*** Lesetext ***

Einlass erhält nur, wer zuvor seine Vergangenheit als Aktiver belegen konnte – mit Fotos oder Zeitungsausschnitten. Während es sich die 68er im roten Plüsch bequem machen, begrüßt Junior-Chef Max-Michael Schlereth die „lieben Hausbesetzer“. Schlereth, Jahrgang 1972, hatte die Idee zum Revoluzzertreff. Die „Karnevalisierung der Politik“, sagt er mit ernster Miene, habe ihn geärgert. Lautes Gelächter. Das Ganze sei nicht bloß ein PR-Gag, beeilt sich Schlereth zu versichern und erzählt von der „negativen Resonanz“, die die Marketingidee bei einigen Geschäftspartnern hervorgerufen habe. Wie er eine Generation würdigen könne, die den Marxismus auf ihre Fahnen geschrieben hatte, musste er sich anhören. „Doch“, sagt Schlereth, „es geht hier gar nicht um links oder rechts“.

*** Ausgangsmaterial ***

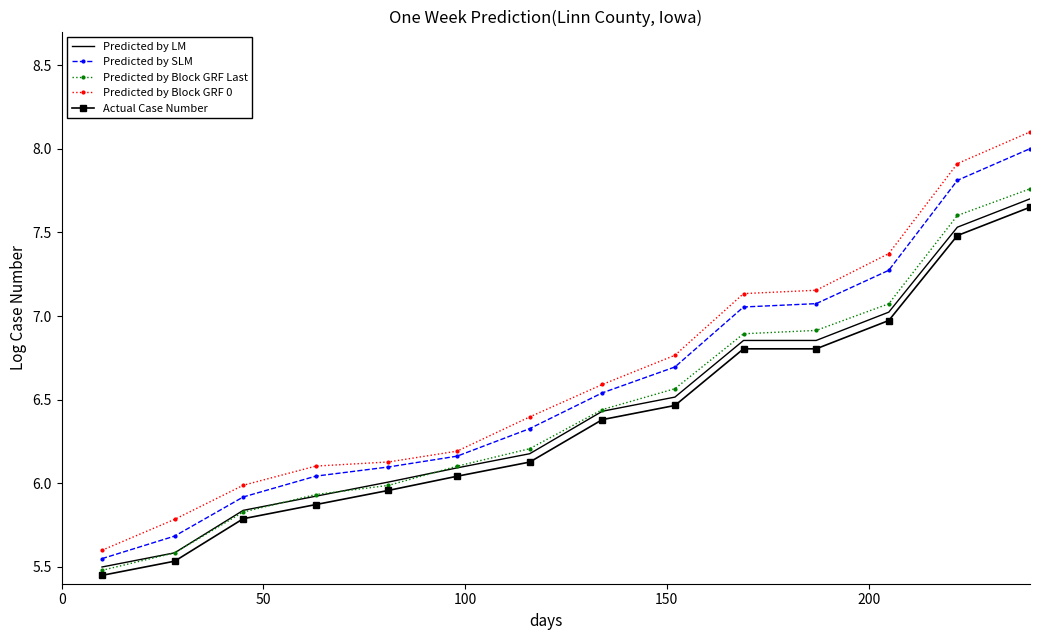

True or false: Predicted by Block GRF Last and Predicted by Block GRF 0 cross at least once.

False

***

▶ _Arbeitsauftrag A_:
Prüfen Sie, ob die folgenden Aussagen mit dem Lesetext über das Treffen ehemaliger Hausbesetzer übereinstimmen, und belegen Sie jede Entscheidung mit den ausschlaggebenden Worten des Textes: (i) Max-Michael Schlereth wurde 1972 geboren. (ii) Schlereth bezeichnet die Veranstaltung als reinen PR-Gag. (iii) Zutritt erhielt nur, wer seine Vergangenheit als Aktiver nachweisen konnte.
▶ _Arbeitsauftrag B_:
Führen Sie den Lesetext über das Treffen ehemaliger Hausbesetzer im Anschluss an seinen letzten Satz weiter.

▶ _Schriftliche Antwort A_:
(i) Ja: „Schlereth, Jahrgang 1972“
(ii) Nein: „Das Ganze sei nicht bloß ein PR-Gag“
(iii) Ja: „Einlass erhält nur, wer zuvor seine Vergangenheit als Aktiver belegen konnte“

▶ _Schriftliche Antwort B_:
Hans-Hermann, graue Mähne und Rauschebart, ergreift das Mikro und wendet sich an die „letzten umherschweifenden Haschrebellen, die Mescaleros und die Mitglieder diverser K-Gruppen“. Er erzählt von Kinderläden und „luxurierenden Studiengängen“, von Franz-Josef Degenhardt und „Bürgerrecht auf Bildung“. Die Kameras drängen sich. Kulturrevolution und Hochschulstreik als Showeinlage.

68 hat Konjunktur, und so ist die Hotelbesetzung für alle Seiten ein gutes Geschäft: für die Münchener Hotelkette, die erst vor drei Jahren begonnen hat, ihre Aktivitäten bundesweit auszudehnen, für die Medien, die eine gute Story wittern – und für die 68er, die sich ihrer Geschichte versichern dürfen.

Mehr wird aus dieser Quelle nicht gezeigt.